|The Battle of Front Royal was the second major engagement of Stonewall Jackson's 1862 Valley Campaign. Jackson's decisive victory over a small Union force at Front Royal on 23 May 1862 forced the main Union Army at Strasburg under Maj. Gen. Nathaniel P. Banks into abrupt retreat. Jackson deceived Banks into believing that the Confederate army was in the main Valley near Harrisonburg; instead he had marched swiftly north to New Market and crossed Massanutten via New Market Gap to Luray. The advance to Front Royal placed Jackson in position to move directly on Winchester in the rear of the Union army. On May 24 Banks retreated down the Valley Pike to Winchester setting the stage for the battle of First Winchester the following day.

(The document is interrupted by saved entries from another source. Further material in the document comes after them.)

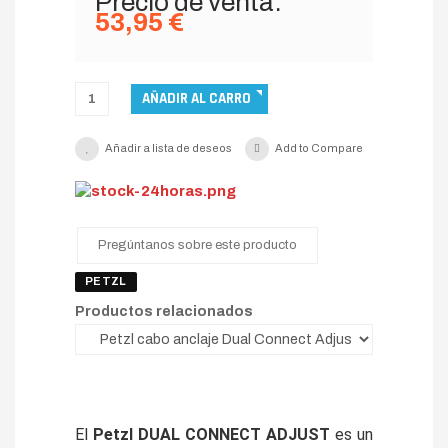
Precio de venta:
53,95 €
Añadir a lista de deseos
Add to Compare
Pregúntanos sobre este producto
PETZL
Productos relacionados
El
Petzl DUAL CONNECT ADJUST
es un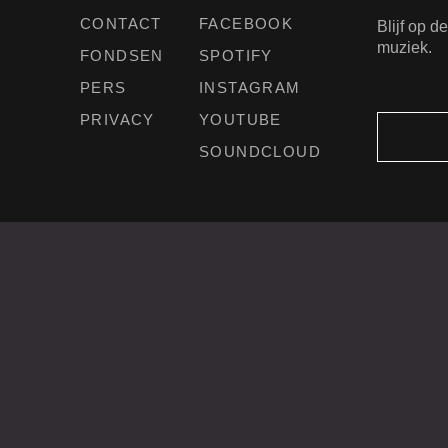
CONTACT
FACEBOOK
Blijf op 
muziek.
FONDSEN
SPOTIFY
PERS
INSTAGRAM
PRIVACY
YOUTUBE
SOUNDCLOUD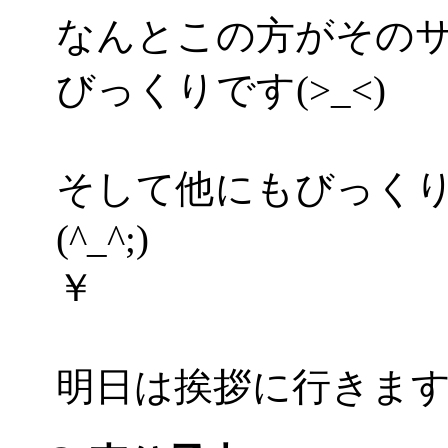
なんとこの方がその
びっくりです(>_<)
そして他にもびっく
(^_^;)
￥
明日は挨拶に行きますよ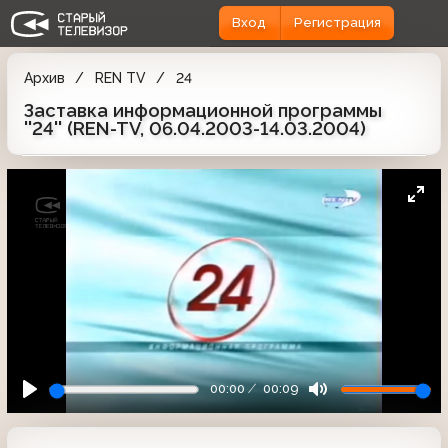
Вход
Регистрация
Архив
REN TV
24
Заставка информационной программы
''24'' (REN-TV, 06.04.2003-14.03.2004)
00:00
00:09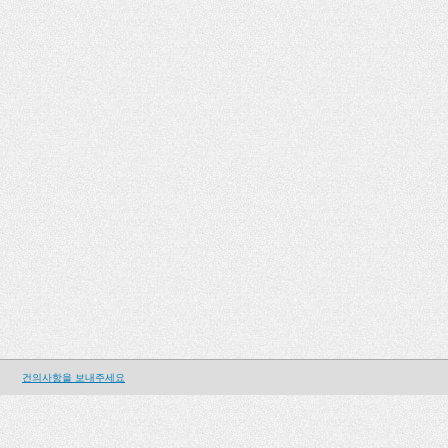
건의사항을 보내주세요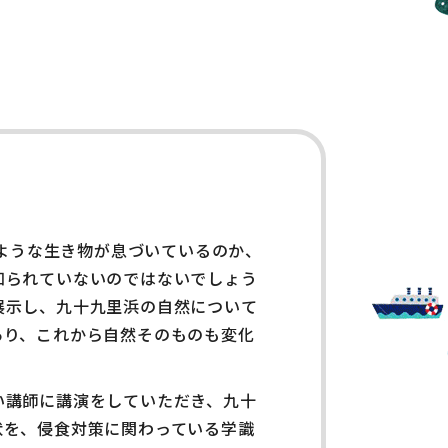
のような生き物が息づいているのか、
知られていないのではないでしょう
展示し、九十九里浜の自然について
あり、これから自然そのものも変化
い講師に講演をしていただき、九十
状を、侵食対策に関わっている学識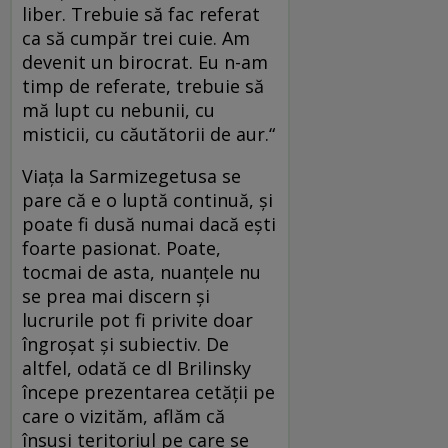
liber. Trebuie să fac referat
ca să cumpăr trei cuie. Am
devenit un birocrat. Eu n-am
timp de referate, trebuie să
mă lupt cu nebunii, cu
misticii, cu căutătorii de aur.“
Viaţa la Sarmizegetusa se
pare că e o luptă continuă, şi
poate fi dusă numai dacă eşti
foarte pasionat. Poate,
tocmai de asta, nuanţele nu
se prea mai discern şi
lucrurile pot fi privite doar
îngroşat şi subiectiv. De
altfel, odată ce dl Brilinsky
începe prezentarea cetăţii pe
care o vizităm, aflăm că
însuşi teritoriul pe care se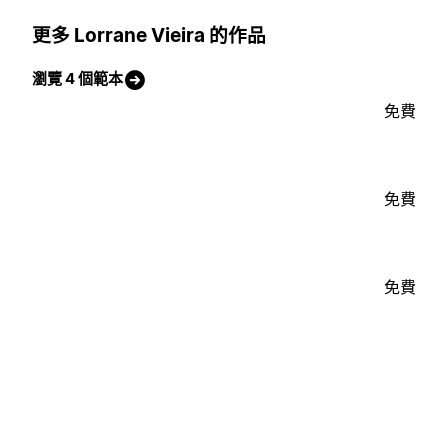
更多 Lorrane Vieira 的作品
瀏覽 4 個範本
免費
免費
免費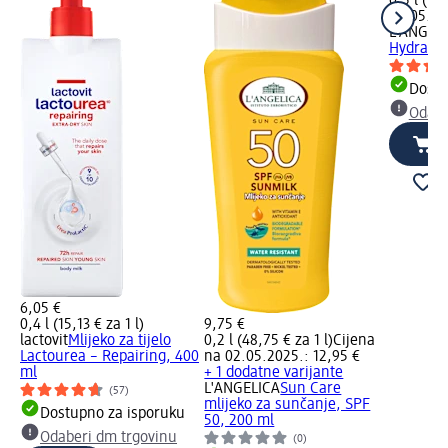
0,5 l (5,0
02.05.20
L'ANGEL
Hydra Sk
Dostu
Odabe
6,05 €
0,4 l (15,13 € za 1 l)
9,75 €
lactovit
Mlijeko za tijelo
0,2 l (48,75 € za 1 l)
Cijena
Lactourea – Repairing, 400
na 02.05.2025.: 12,95 €
ml
+ 1 dodatne varijante
L'ANGELICA
Sun Care
(57)
mlijeko za sunčanje, SPF
Dostupno za isporuku
50, 200 ml
Odaberi dm trgovinu
(0)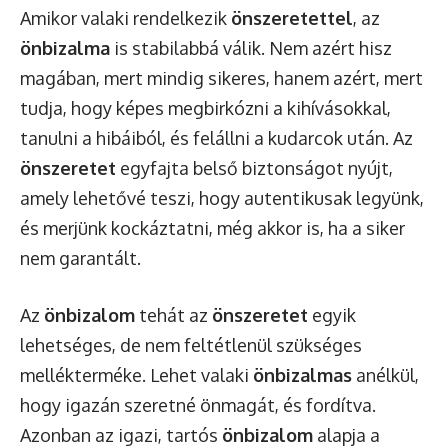
Amikor valaki rendelkezik
önszeretettel
, az
önbizalma
is stabilabbá válik. Nem azért hisz
magában, mert mindig sikeres, hanem azért, mert
tudja, hogy képes megbirkózni a kihívásokkal,
tanulni a hibáiból, és felállni a kudarcok után. Az
önszeretet
egyfajta belső biztonságot nyújt,
amely lehetővé teszi, hogy autentikusak legyünk,
és merjünk kockáztatni, még akkor is, ha a siker
nem garantált.
Az
önbizalom
tehát az
önszeretet
egyik
lehetséges, de nem feltétlenül szükséges
mellékterméke. Lehet valaki
önbizalmas
anélkül,
hogy igazán szeretné önmagát, és fordítva.
Azonban az igazi, tartós
önbizalom
alapja a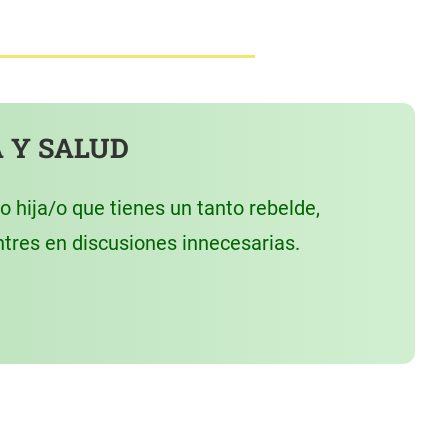
 Y SALUD
 hija/o que tienes un tanto rebelde,
tres en discusiones innecesarias.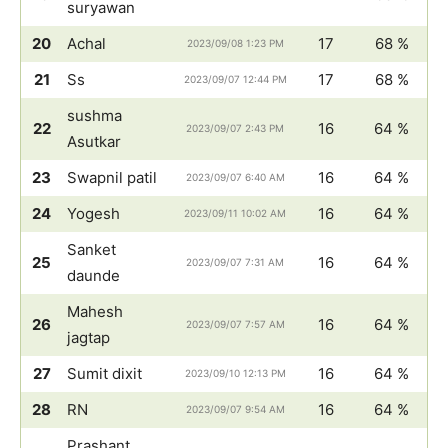
suryawan
20
Achal
17
68 %
2023/09/08 1:23 PM
21
Ss
17
68 %
2023/09/07 12:44 PM
sushma
22
16
64 %
2023/09/07 2:43 PM
Asutkar
23
Swapnil patil
16
64 %
2023/09/07 6:40 AM
24
Yogesh
16
64 %
2023/09/11 10:02 AM
Sanket
25
16
64 %
2023/09/07 7:31 AM
daunde
Mahesh
26
16
64 %
2023/09/07 7:57 AM
jagtap
27
Sumit dixit
16
64 %
2023/09/10 12:13 PM
28
RN
16
64 %
2023/09/07 9:54 AM
Prashant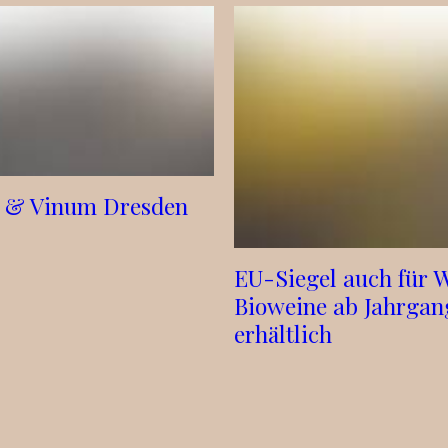
a & Vinum Dresden
EU-Siegel auch für W
Bioweine ab Jahrgan
erhältlich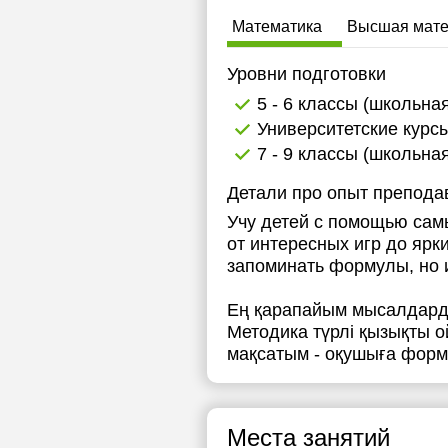
Математика
Высшая мате
Уровни подготовки
5 - 6 классы (школьна
Университетские курс
7 - 9 классы (школьна
Детали про опыт препода
Учу детей с помощью сам
от интересных игр до ярк
запоминать формулы, но и
Ең қарапайым мысалдарды
Методика түрлі қызықты 
мақсатым - оқушыға форму
Места занятий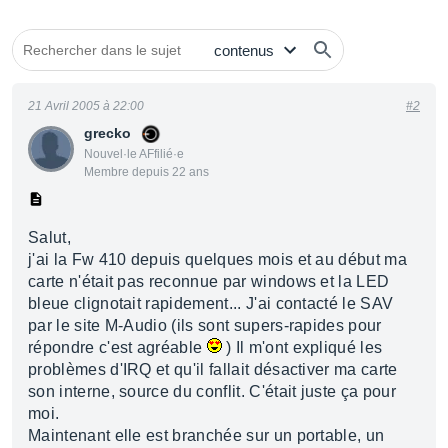
21 Avril 2005 à 22:00
#2
grecko
Nouvel·le AFfilié·e
Membre depuis 22 ans
Salut,
j'ai la Fw 410 depuis quelques mois et au début ma
carte n'était pas reconnue par windows et la LED
bleue clignotait rapidement... J'ai contacté le SAV
par le site M-Audio (ils sont supers-rapides pour
répondre c'est agréable
) Il m'ont expliqué les
problèmes d'IRQ et qu'il fallait désactiver ma carte
son interne, source du conflit. C'était juste ça pour
moi.
Maintenant elle est branchée sur un portable, un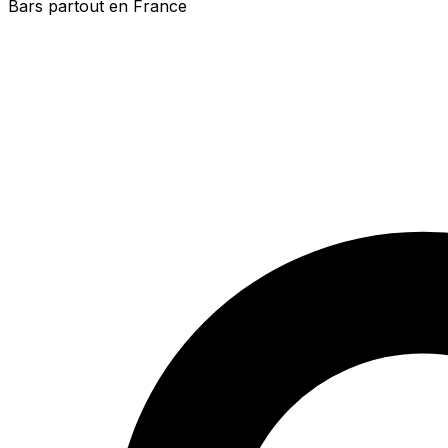
Bars partout en France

The action at Front Royal demonstrated Jackson's use of Valley topography and mobility to unite his own forces while dividing those of his enemies. At a minimal cost, he forced the withdrawal of a large Union army by striking at its flank and threatening its rear. The confusion engendered by Jackson's appearance at Front Royal and the hasty Union retreat from Strasburg to Winchester contributed materially to the defeat of Banks' army at First Winchester on May 25th. Jackson used his cavalry to good advantage at Front Royal, to sever US communications east and west, and to strike the final blow at Cedarville.
Casualties during this battle were very uneven. The Confederates lost about 50 men while the Federals lost 32 men killed, 122 wounded and more than 750 captured. John William Stegall died on July 1, 1862 from injuries received during the battle.